Außerdem seien die Berichte ausführlicher und damit aussagekräftiger als früher. Das liegt an dem umfangreichen Katalog von Formulierungen und Textbausteinen, die das System bereits vorgibt und die man dann der individuellen Situation anpasst. Ein großer Vorteil sei auch die bildliche Dokumentation. So ist in Degerfeld jeder Pfleger mit einer Kamera ausgestattet und kann damit zum Beispiel Wunden aufnehmen und die Bilder dem behandelnden Arzt mailen. Doch nicht nur in die Ausstattung wurde investiert, auch ins Personal. »Wir haben erstmals Mitarbeiterinnen zu Schmerzschwestern ausgebildet«, sagt Astrid Ewen. »In einem Kurs lernten diese sogenannten ›Pain Nurses‹, wie man zum Beispiel Schmerzen bei demenziell Erkrankten erkennt und beurteilt. So etwas war bisher nicht möglich. Jetzt sind diese Schmerzschwestern die direkten Ansprechpartnerinnen für den jeweils behandelnden Arzt.«

Auch das gehört also zu einer modernen Pflege: der fachgerechte, an den neuesten Erkenntnissen der Wissenschaft orientierte Umgang mit einer (hoch)betagten Klientel. Aber hier fordert der Deutsche Berufsverband für Pflegeberufe (DBfK) in Berlin noch Verbesserungen. »Wir haben einen sehr hohen Versorgungsbedarf mit einer wachsenden Zahl an Menschen mit Pflegestufe 3«, so DBfK-Pressesprecherin und Referentin Johanna Knüppel. Das verlange top ausgebildete Fachkräfte mit akademischem Abschluss wie in England und den USA und keine verkürzte Ausbildung und Minimal- Entlohnung, so wie das bei uns der Fall sei. »Es müssen attraktive Arbeitsplätze her, die mit anderen Branchen konkurrieren können.« Das Thema ist brisant. Darauf deutet auch der erstmals eingerichtete »Deutsche Pflegetag« Ende Januar 2014 in Berlin hin. »Nicht nur aufgrund der demographischen Entwicklung und des sich verschärfenden Pflegenotstands müssen wir die gesellschaftliche und gesundheitspolitische Debatte mehr forcieren«, so Mitinitiator Andreas Westerfellhaus,Präsident vom Deutschen Pflegerat. »Die Herausforderung Pflege wird zu der ›Sozialen Frage des 21. Jahrhunderts‹ in Deutschland.« Noch dramatischer sieht die Situation in Japan aus, dem Land mit der ältesten Bevölkerung der Welt: Dort sind 23 Prozent 65 Jahre und älter. Neben einer unterfinanzierten Pflegeversicherung mangelt es massiv an Fachkräften und Senioreneinrichtungen. Um die Probleme in den Griff zu bekommen, setzen die Japaner auf Technik. So sollen beispielsweise Pflegebedürftige per Videokonferenz in ihrem häuslichen Umfeld beraten werden. Für Demenzkranke gibt es Betten mit Gewichtssensoren, verbunden mit einem Computernetzwerk, das automatisch die Tür verriegelt, falls der Patient plötzlich aufsteht. Auch sogenannte »human washing maschines« kommen zum Einsatz. In solchen »Waschmaschinen« werden bedürftige Senioren hineingelegt und per Knopfdruck automatisch eingeseift und gewaschen. Die wohl skurrilste Erfindung aus Fernost: Ein mit Elektroden ausgestatteter Slip, der Stromschläge an die Haut abgibt und so die bettlägerige Person in regelmäßigen Zeitabständen in eine andere Liegeposition katapultiert.

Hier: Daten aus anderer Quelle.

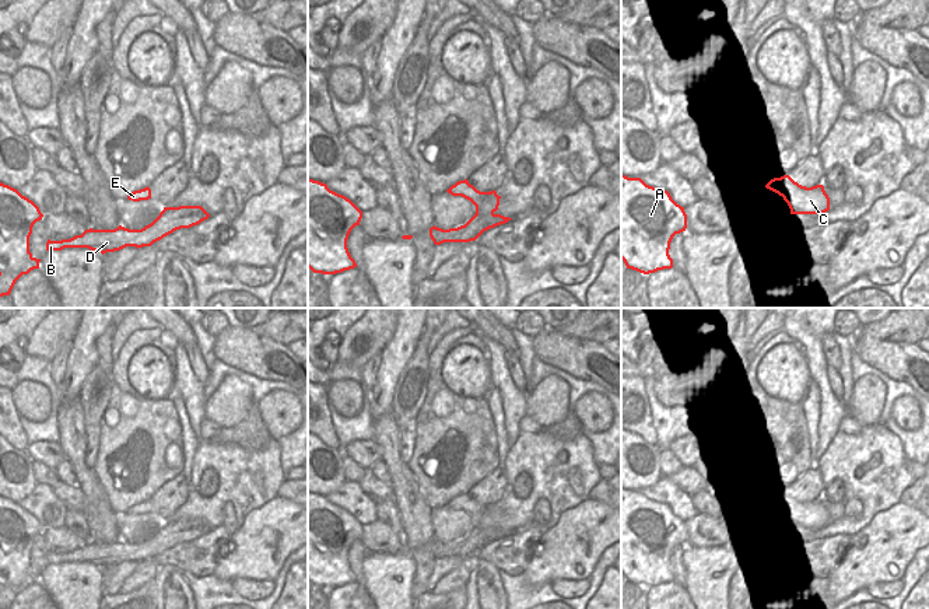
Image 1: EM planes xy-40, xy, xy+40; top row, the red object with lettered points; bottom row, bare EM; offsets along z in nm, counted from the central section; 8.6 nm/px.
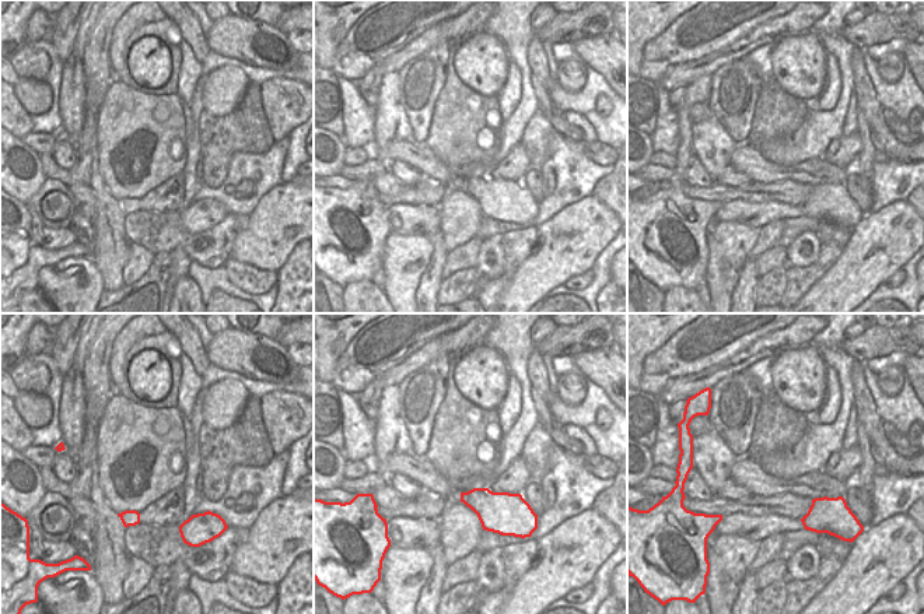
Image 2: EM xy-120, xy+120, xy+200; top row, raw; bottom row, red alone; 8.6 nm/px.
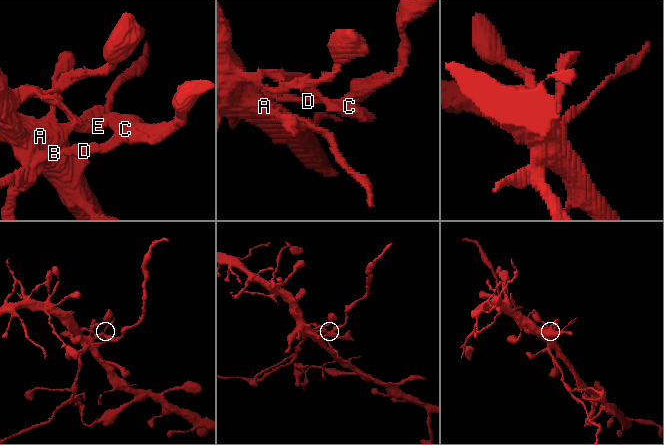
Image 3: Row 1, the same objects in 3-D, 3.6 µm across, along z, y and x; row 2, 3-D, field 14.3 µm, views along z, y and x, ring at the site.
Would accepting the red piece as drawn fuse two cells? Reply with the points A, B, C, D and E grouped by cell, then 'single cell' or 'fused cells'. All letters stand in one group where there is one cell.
A C E / B D | fused cells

Das sind menschenfeindliche Methoden, von denen Deutschland Gott sei Dank weit entfernt ist. Viel wichtiger als hochmoderne Technologien, die Personal einsparen, sind hochmotivierte Mitarbeiter. Schließlich leisten diese einen immens wichtigen Beitrag für unsere Gesellschaft. Jüngst forderten Alten- und Krankenpfleger mindestens 20 Prozent mehr Personal in den Heimen. Sie taten das aufhöchst moderne Art und Weise und riefen im Internet über soziale Netzwerke zur Protestaktion auf. Folge: In den Fußgängerzonen von 40 deutschen Städten kam es zu zehnminütigen, spontanen Versammlungen. Das nennt man dann einen »Flashmob«.